**Instrucciones:**
1. Cita del texto sobre el tiempo todo lo que va desde "La cuestión de" hasta "a un tercero.".
2. En el texto sobre el tiempo, ¿qué fenómeno astronómico marcaba el mes en las primeras medidas del tiempo?

**Texto proporcionado:**
-*-
El tiempo, para empezar, es un asunto psicológico; es una sensación de duración. Uno come, y al cabo de un rato vuelve a tener hambre. Es de día, y al cabo de un rato se hace de noche.
La cuestión de qué es esta sensación de duración, de qué es lo que hace que uno sea consciente de que algo ocurre «al cabo de un rato», forma parte del problema del mecanismo de la mente en general, problema que aún no está resuelto.
Tarde o temprano, todos nos damos cuenta de que esa sensación de duración varía con las circunstancias. Una jornada de trabajo parece mucho más larga que un día con la persona amada; y una hora en una conferencia aburrida, mucho más larga que una hora con los naipes. Lo cual podría significar que lo que llamamos un «día» o una «hora» es más largo unas veces que otras. Pero cuidado con la trampa. Un período que a uno le parece corto quizá se le antoje largo a otro, y ni desmesuradamente corto ni largo a un tercero.
Para que este sentido de la duración resulte útil a un grupo de gente es preciso encontrar un método para medir su longitud que sea universal y no personal. Si un grupo acuerda reunirse «dentro de seis semanas exactamente», sería absurdo dejar que cada cual se presentara en el lugar de la cita cuando, en algún rincón de su interior, sienta que han pasado , seis semanas. Mejor será que se pongan todos de acuerdo en contar cuarenta y dos períodos de luz-oscuridad y presentarse entonces, sin hacer caso de lo que diga el sentido de la duración.
En el momento que elegimos un fenómeno físico objetivo como medio para sustituir el sentido innato de la duración por un sistema de contar, tenemos algo a lo que podemos llamar «tiempo». En ese sentido, no debemos intentar definir el tiempo como esto o aquello, sino sólo como un sistema de medida.
Las primeras medidas del tiempo estaban basadas en fenómenos astronómicos periódicos: la repetición del mediodía (el Sol en la posición más alta) marcaba el día; la repetición de la Luna nueva marcaba el mes; la repetición del equinoccio vernal (el Sol de mediodía sobre el ecuador después de la estación fría) marcaba el año. Dividiendo el día en unidades iguales obtenemos las horas, los minutos y los segundos.
Estas unidades menores de tiempo no podían medirse con exactitud sin utilizar un movimiento periódico más rápido que la repetición del mediodía. El uso de la oscilación regular de un péndulo o de un diapasón introdujo en el siglo xvii los modernos relojes. Fue entonces cuando la medida del tiempo empezó a adquirir una precisión aceptable. Hoy día se utilizan las vibraciones de los átomos para una precisión aún mayor.
-*-
**Extracto de datos:**

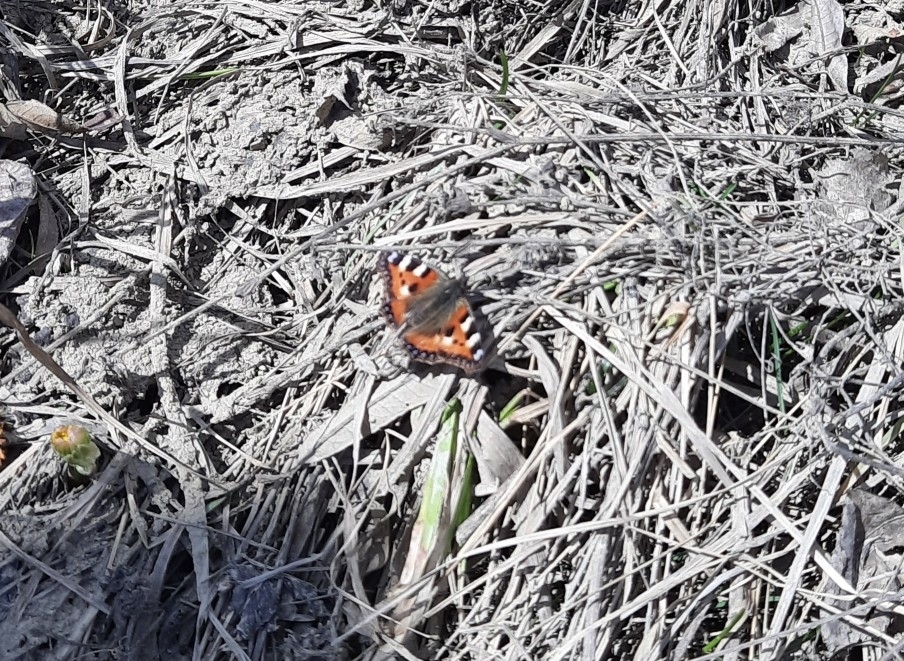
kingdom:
-*-
**Soluciones desarrolladas:**
1.
La cuestión de qué es esta sensación de duración, de qué es lo que hace que uno sea consciente de que algo ocurre «al cabo de un rato», forma parte del problema del mecanismo de la mente en general, problema que aún no está resuelto.
Tarde o temprano, todos nos damos cuenta de que esa sensación de duración varía con las circunstancias. Una jornada de trabajo parece mucho más larga que un día con la persona amada; y una hora en una conferencia aburrida, mucho más larga que una hora con los naipes. Lo cual podría significar que lo que llamamos un «día» o una «hora» es más largo unas veces que otras. Pero cuidado con la trampa. Un período que a uno le parece corto quizá se le antoje largo a otro, y ni desmesuradamente corto ni largo a un tercero.

2. La repetición de la Luna nueva.